Activity ▸ The reply has to be a number alone, equal to how many lines in the entries below hold the string "space".

START Listed records

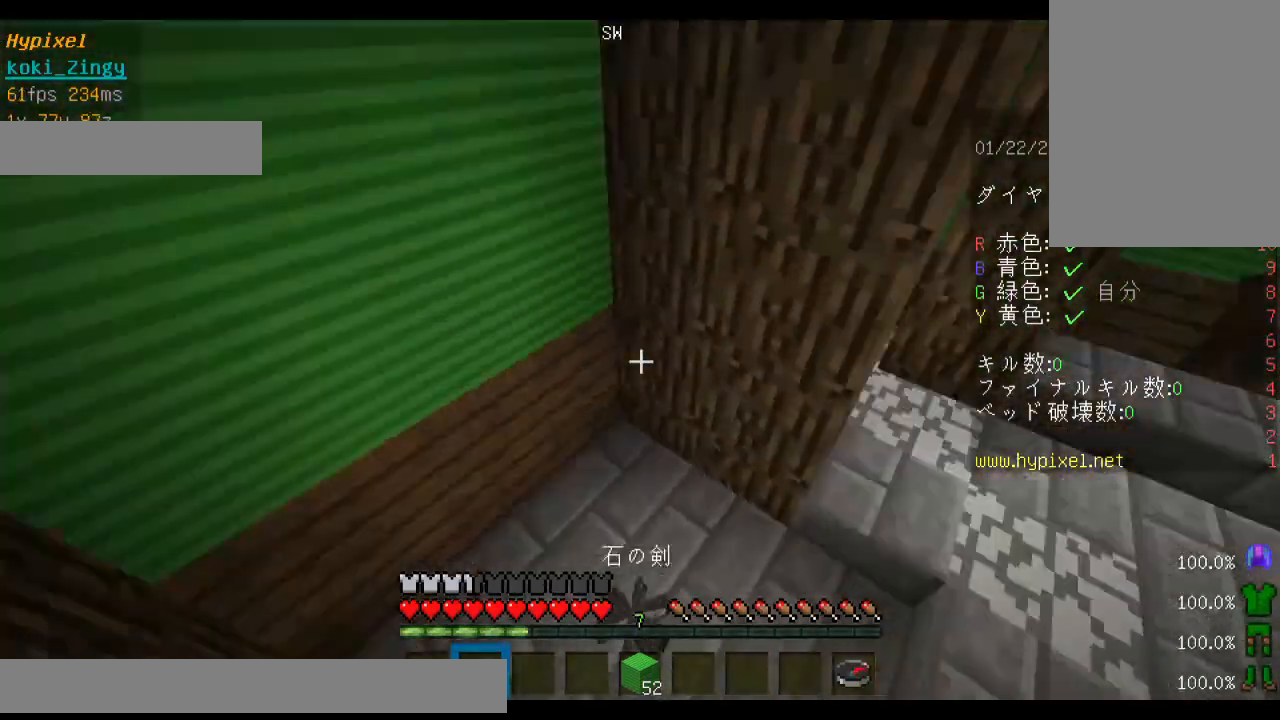
{"keys": ["w"], "mouse": [], "events": [[200, "a", "up"]]}
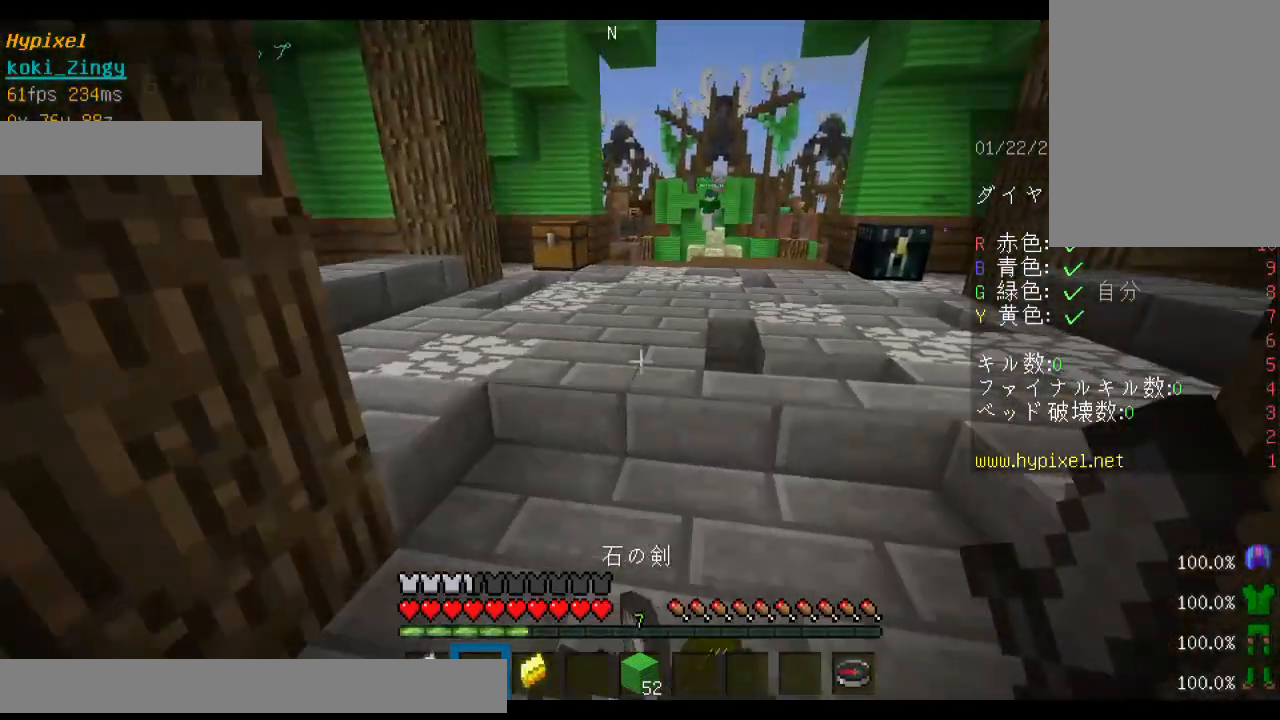
{"keys": ["w"], "mouse": [], "events": []}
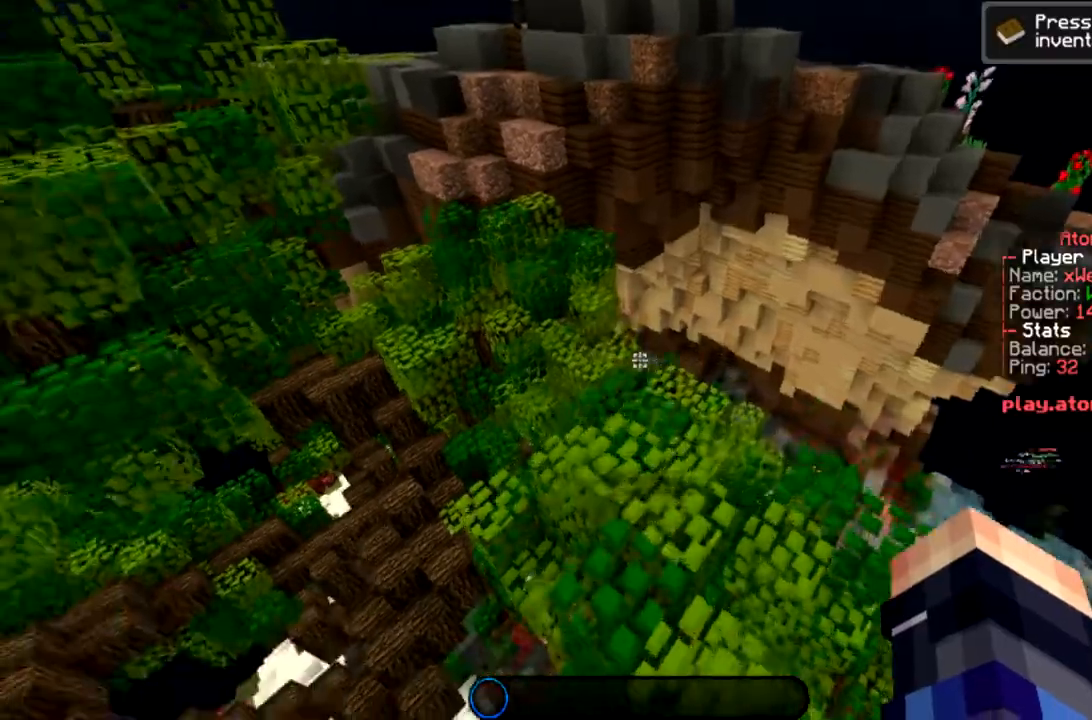
Gameplay with keyboard and mouse; each line is a JSON object with the keys and mouse buttons held at the frame after it. "events" lists presses ("down") and releases ("up") of "a", "d", "s", "space", "w", "mouse_left" and "mouse_right" between this image and that frame as [ms after this image, input, new state], when the widget could be followed in between. "mouse_left", "mouse_right" = the "left", "right" buttons of the "mouse" list. No other keys are recorded. Fast repeated clicks can show as one long hold. Mouse movement is not recorded.
{"keys": ["space", "w"], "mouse": [], "events": [[267, "a", "up"], [434, "space", "down"]]}
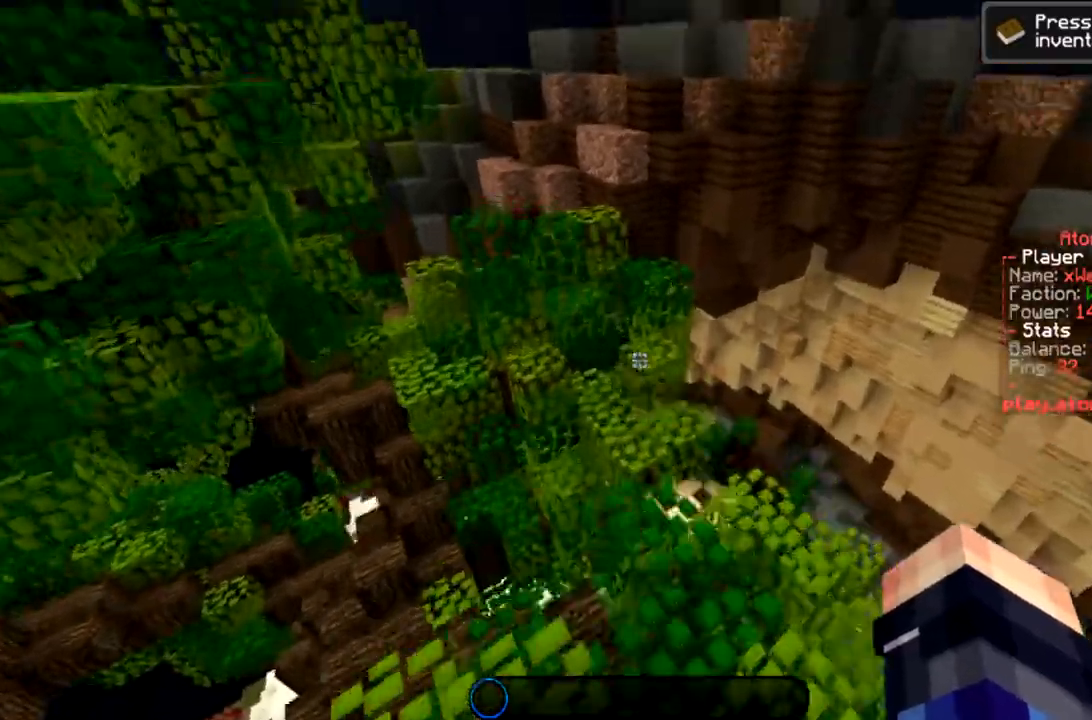
{"keys": ["w"], "mouse": [], "events": [[200, "space", "up"]]}
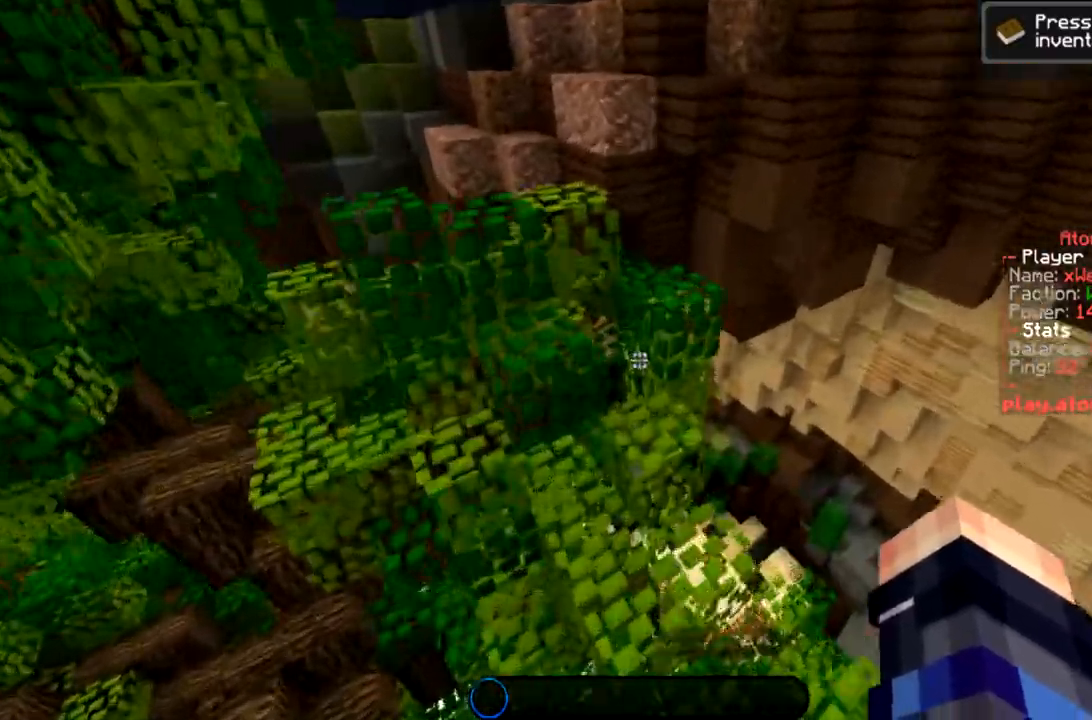
{"keys": [], "mouse": [], "events": [[167, "space", "down"], [401, "w", "up"], [434, "space", "up"]]}
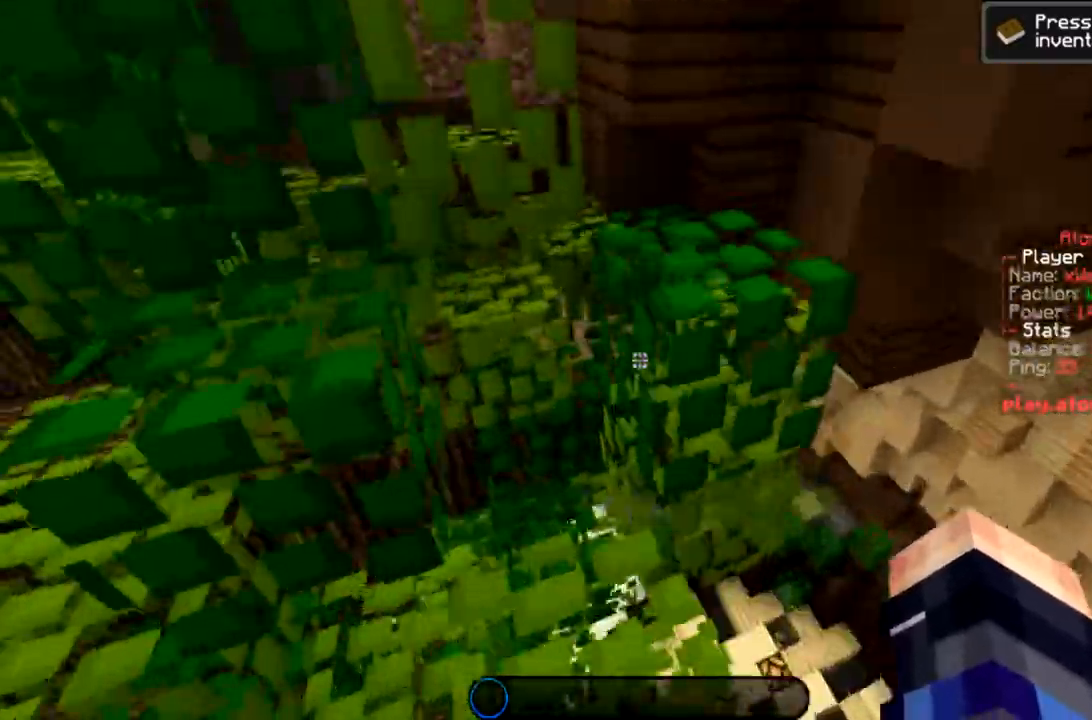
{"keys": ["w"], "mouse": [], "events": [[33, "a", "down"], [167, "w", "down"], [300, "space", "down"], [367, "space", "up"], [434, "a", "up"]]}
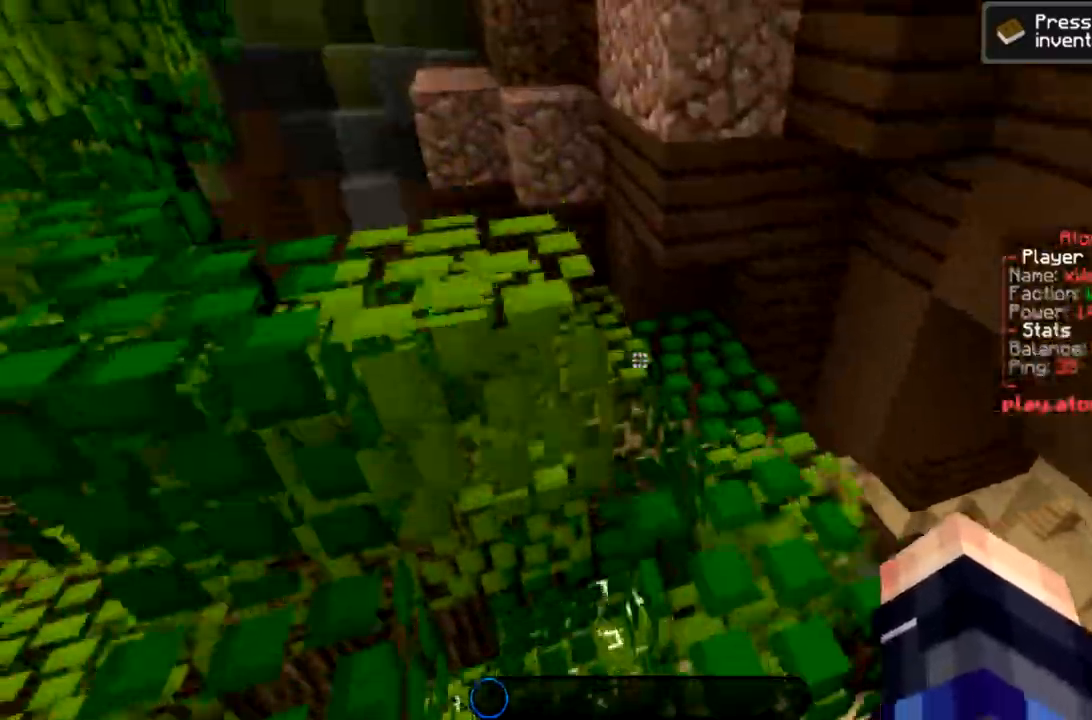
{"keys": ["space"], "mouse": [], "events": [[134, "space", "down"], [134, "w", "up"]]}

END Listed records

Response to the task ▸ 6